Only the pictures are to be left out; return the rest of the data exactly as it stands.

SUPPLIED MATERIAL:
--

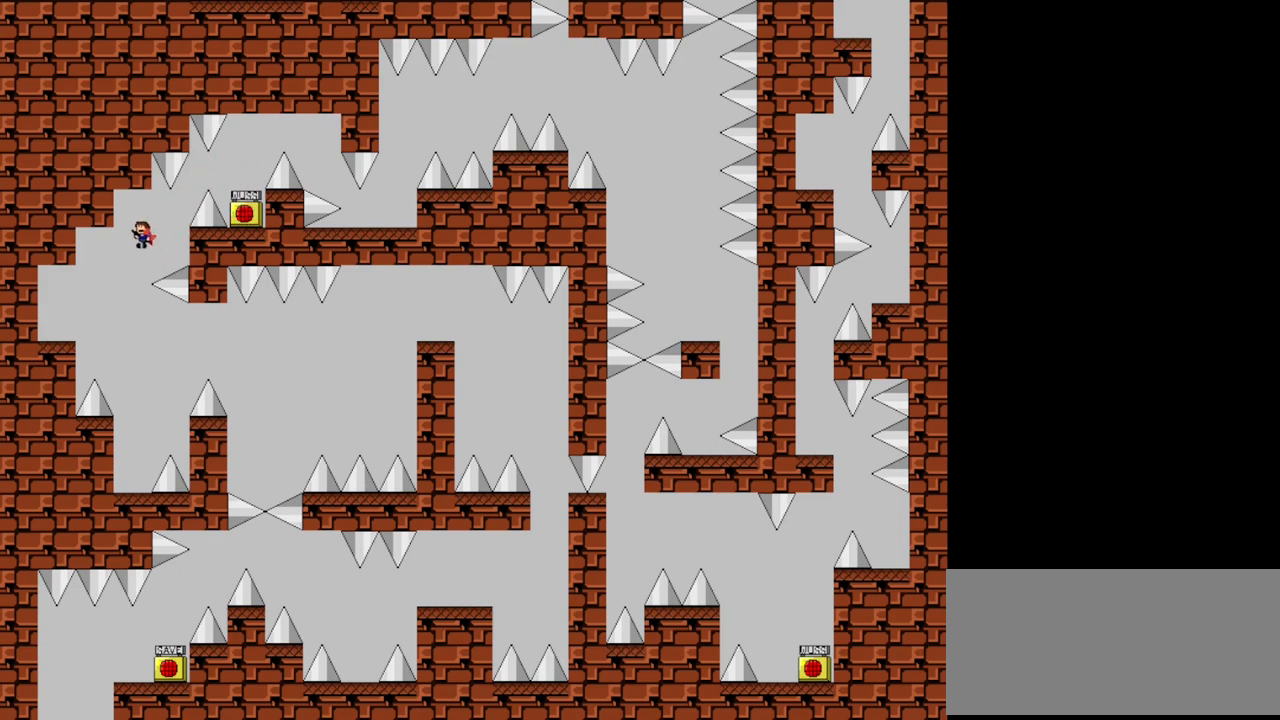
{"keys": ["left"], "events": [[140, "left", "up"], [220, "left", "down"]]}
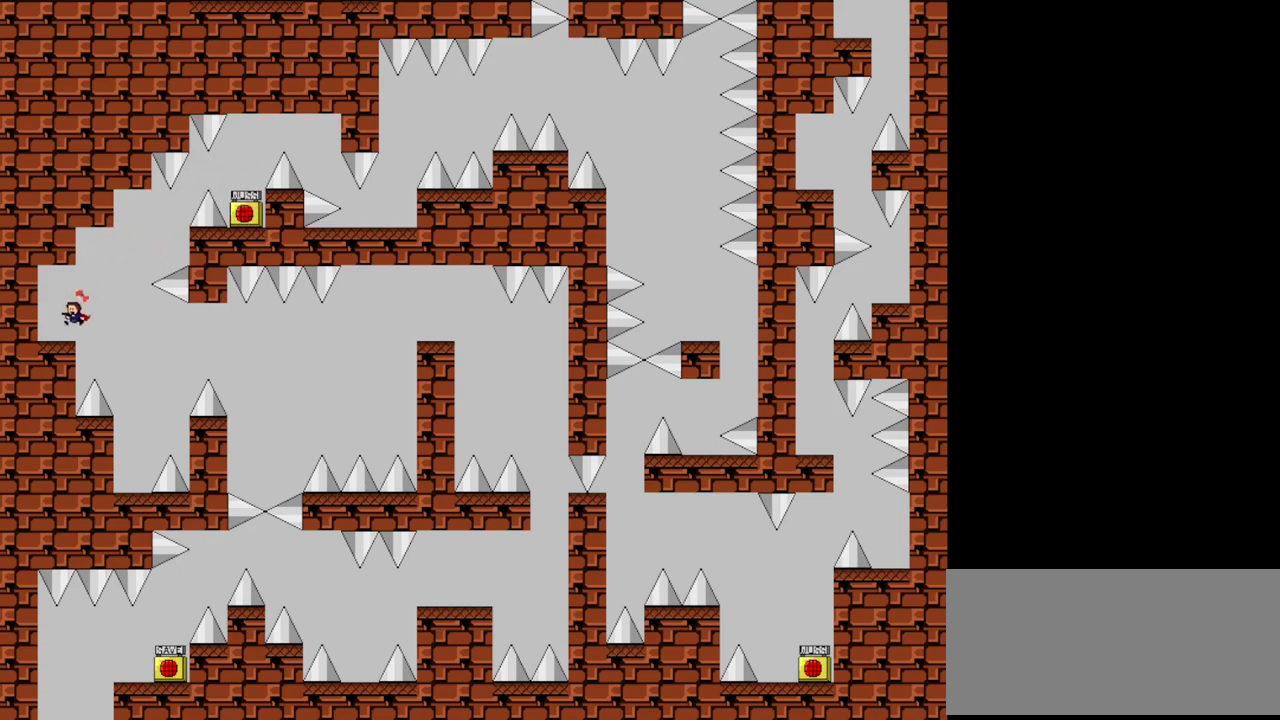
{"keys": [], "events": [[140, "right", "down"], [160, "left", "up"], [220, "right", "up"], [340, "right", "down"], [420, "right", "up"]]}
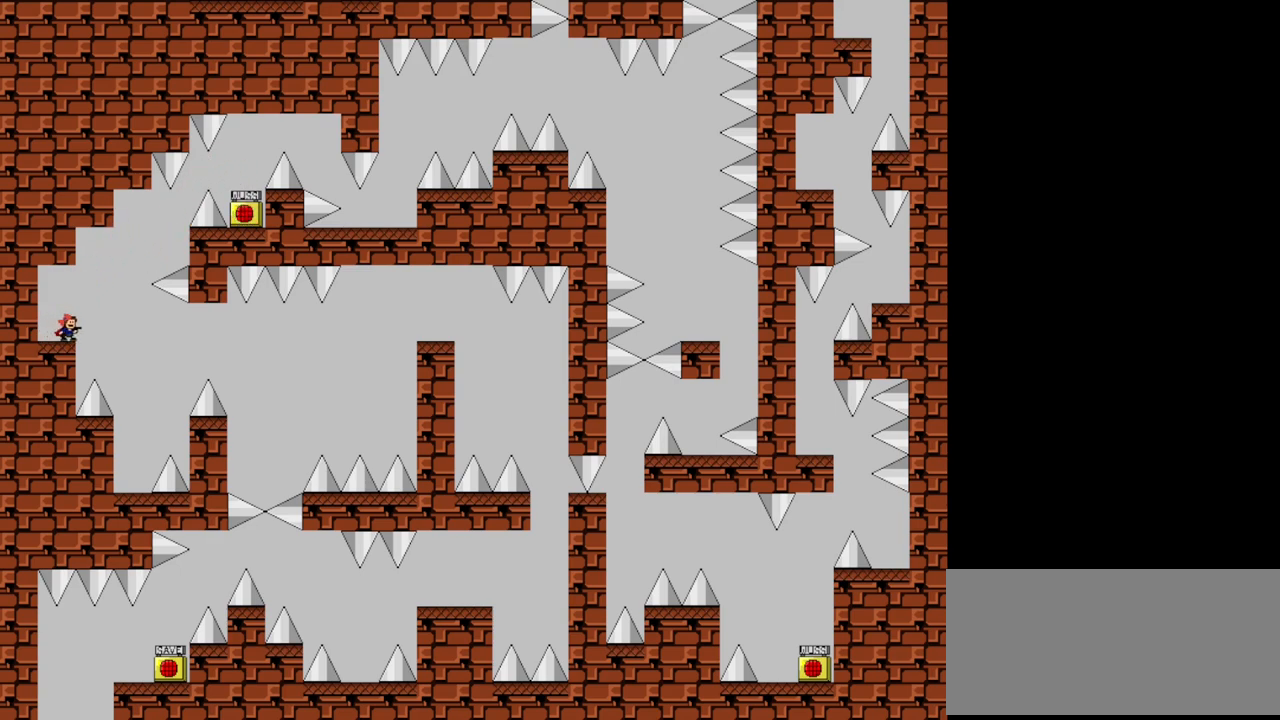
{"keys": ["right", "shift"], "events": [[220, "right", "down"], [240, "shift", "down"]]}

--

RESPONSE AREA:
{"keys": ["left"], "events": [[140, "left", "up"], [220, "left", "down"]]}
{"keys": [], "events": [[140, "right", "down"], [160, "left", "up"], [220, "right", "up"], [340, "right", "down"], [420, "right", "up"]]}
{"keys": ["right", "shift"], "events": [[220, "right", "down"], [240, "shift", "down"]]}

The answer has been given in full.